WORK is in full swing at the site of the Baizai irrigation project, a joint venture of the federal and Khyber Pakhtunkhwa governments.

While delayed release and inadequate funds had stalled progress of the project in its initial stages, the situation has improved now. Over 50 per cent of the development work of this project in parts of Mardan and Malakand Agency has been completed so far.

The project originally scheduled for completion this year will now be commissioned by June 2013, official sources said.

There were fears amongst locals and some officials that the federal government might be reluctant to fund the project in the Public Sector Development Programme (PSDP) post-devolution but it had never been more enthusiastic than now, the sources said.

“We have no funding problem at present. Both the federal and provincial governments, who had agreed to provide 80 and 20 per cent of the project finances, are fulfilling their obligations. We are hopeful the project would get the rest of around Rs1300-1400 million for the coming year to continue the work smoothly,” they said.

“Though the feasibility study of the BIS was conducted in 2003 and the Executive Committee of the National Economic Council (Ecnec) had approved the project in August 2006, it was CM Hoti who gave it a practical shape.

He not only released the provincial share in time but remained instrumental in getting the fund released by the federal government without any loss of time,” they added.

Though the project’s cost was initially estimated at Rs1.59 billion, it was raised to Rs1.81bn in 2008 for delay in land acquisition and some other constraints. But Ecnec again approved it at a reduced cost of Rs1.8bn in March 2009.

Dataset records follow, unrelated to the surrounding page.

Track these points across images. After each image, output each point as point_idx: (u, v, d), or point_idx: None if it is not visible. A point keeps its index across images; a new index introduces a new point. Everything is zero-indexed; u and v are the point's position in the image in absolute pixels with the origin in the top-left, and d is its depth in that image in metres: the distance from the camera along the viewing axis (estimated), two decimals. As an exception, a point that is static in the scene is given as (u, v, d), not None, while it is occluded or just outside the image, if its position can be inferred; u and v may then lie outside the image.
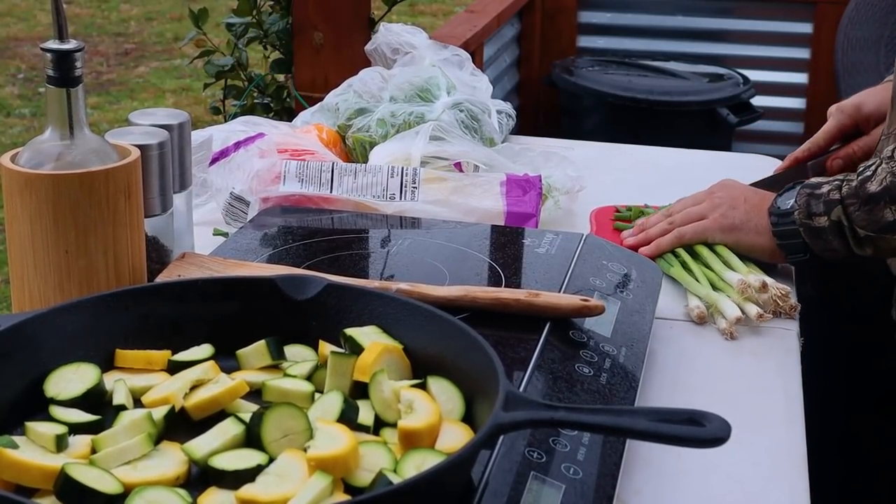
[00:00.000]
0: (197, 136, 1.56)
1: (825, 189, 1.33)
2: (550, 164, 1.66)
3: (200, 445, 0.84)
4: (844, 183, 1.31)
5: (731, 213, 1.40)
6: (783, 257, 1.37)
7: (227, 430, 0.85)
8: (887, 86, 1.57)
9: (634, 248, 1.44)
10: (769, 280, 1.31)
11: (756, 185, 1.52)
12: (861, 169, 1.31)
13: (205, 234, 1.44)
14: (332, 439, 0.81)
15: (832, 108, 1.59)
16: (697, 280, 1.35)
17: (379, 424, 0.89)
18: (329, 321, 0.99)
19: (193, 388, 0.92)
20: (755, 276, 1.32)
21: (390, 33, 1.94)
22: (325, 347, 0.97)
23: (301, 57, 2.65)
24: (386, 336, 0.96)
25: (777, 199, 1.37)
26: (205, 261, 1.17)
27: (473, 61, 1.94)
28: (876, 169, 1.29)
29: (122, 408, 0.90)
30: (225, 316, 1.00)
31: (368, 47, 1.97)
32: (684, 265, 1.39)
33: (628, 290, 1.24)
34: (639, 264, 1.31)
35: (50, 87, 1.06)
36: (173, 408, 0.89)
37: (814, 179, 1.37)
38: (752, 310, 1.28)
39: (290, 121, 1.88)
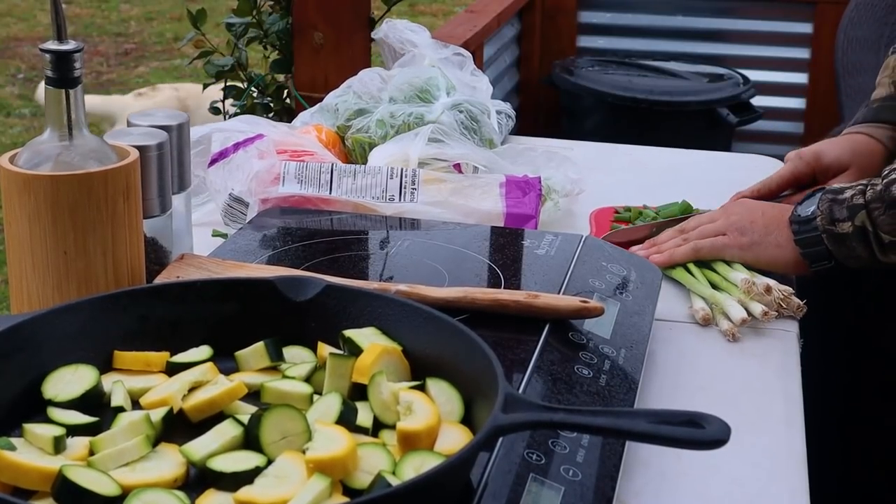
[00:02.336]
0: (195, 132, 1.56)
1: (848, 194, 1.29)
2: (550, 166, 1.65)
3: (199, 447, 0.84)
4: (869, 187, 1.28)
5: (748, 228, 1.36)
6: (807, 267, 1.33)
7: (226, 431, 0.85)
8: (849, 137, 1.54)
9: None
10: (772, 282, 1.30)
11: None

Owing to increase in the composite schedule rates and delayed release of funds and other reasons, the cost of the project escalated to around Rs3.3bn, according to the officials. The upper Swat canal that irrigates around 0.28mn acres in Malakand, Mardan, Charsadda, Nowshera and Swabi districts flows nearby. The height of Baizai area vis-à-vis the canal bed, however, makes irrigation impossible from it.

But the Malakand-111 hydropower project, the destined source of water for BIS, has made it possible to irrigate the fields through gravity flow at the new canal.

The BIS was originally conceived to be developed as a lift irrigation scheme in an earlier report but the concept was abandoned due to technical problems and lack of interest by donor agencies.

The BIS besides having a 40km-long main canal and 94km-long headwork would have 32 distributaries and minors, five siphons, three tunnels, 12 aqueducts, 750 meter-long conduit, 11 supper passages and 34 drainage troughs.

The construction of main channel is in full swing and is expected to be ready by 2012.

The BIS was to start from Wartair Dobandi in Malakand Agency and culminate at Matta Katlang in Mardan. It would irrigate 25,000 acres in all — 20,000 acres of the fertile but rain-fed area in Mardan and 5,000 of Malakand Agency.

Around 70-80 per cent families in the project area depend for their livelihood on farming. “Hopefully, farming would no more remain subsistence farming. Farmers would grow more crops and enjoy increase in their incomes,” said a local farmer Manzur.

The east Baizai area borders the volatile Swat and Buner districts and Malakand Agency, and has thousands of acres of rain-fed land that grows only 7,774 metric tons of different crops per year. With the completion of BIS, the annual crop production in the area is expected to surge to 233,000 metric tons. An estimated Rs8.7 million per annum would also be collected in Abiana.